# Got Tobiano Pintos?



## Maxi'sMinis (Aug 14, 2008)

Do you have the Tobianos, would love to see the stallions, mares but also the baaaabies!

Please share




your lovelies with us. :love :love :love

Show pix if you have some!!!

Here is Bud my sorrel Tobiano. RFM Scouts Its 5 OClock Somewhere


----------



## EAD Minis (Aug 14, 2008)

* Hello!! Well i have a Tobiano (I beieve havnt tested him yet). He's bred by mona stone of Last Chance miniatures and born at TimberYork Farm, he is currently 29"-30" and is supposed to mature at 32" or so. He has some GREAT movement on him and I really cant wait to drive him some day. I am so lucky to have this guy I just love him. I will try to get some pictures of him today for you because hes clipped atm. But hear are a few from last week. *

TimberYorks Silver Bullet

Silver Pinto 2007 Colt.


----------



## Margaret (Aug 14, 2008)

This is an 08 colt that also carries the champagne gene.

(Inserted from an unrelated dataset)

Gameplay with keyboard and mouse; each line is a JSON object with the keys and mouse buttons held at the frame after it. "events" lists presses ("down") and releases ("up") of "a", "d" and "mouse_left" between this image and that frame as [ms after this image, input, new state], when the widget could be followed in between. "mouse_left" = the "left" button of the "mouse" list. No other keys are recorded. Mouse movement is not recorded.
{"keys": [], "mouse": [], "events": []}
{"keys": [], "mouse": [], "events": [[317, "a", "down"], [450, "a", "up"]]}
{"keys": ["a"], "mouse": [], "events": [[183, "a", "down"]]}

I have been told he is an Overo/Tobiano pinto on splashed white.


----------



## Leeana (Aug 14, 2008)

Alpha Farms Magical Melody ASPC 43" Yearling Classic Filly sired by Buckeye WCF Classical Magic (congress champion and congress champion producer, a King Lee son) and out of Buckeye WCF Bobcat Melody a world GRAND champion and congress champion.

Kitty











Alpha Farms Magical Debut ASPC 42" 3 year old Classic gelding, paternal sibling to Kitty above. Congress Res GRAND Champion, 4X Congress Champion and H.O.F (2007, shown by From The Heart Farm).


----------



## Indian*R*A*I*N*Dance (Aug 14, 2008)

I believe Rain is a tobiano but im not quite sure.

http://s224.photobucket.com/albums/dd154/X...nt=DSCN1546.jpg


----------



## txminipinto (Aug 14, 2008)

Do I have tobies? It would be easier to show you the horses who aren't tobies! Here's my crew, all ASPC:






Happy Hooligan OK - Foundation certified Classic Stallion, Over. Heterozygous Tobiano/Homozygous Black






Kimble's Sweet Sue - Foundation Mare. Not tested yet, but highly probable she's homozygous. All foals have been tobies.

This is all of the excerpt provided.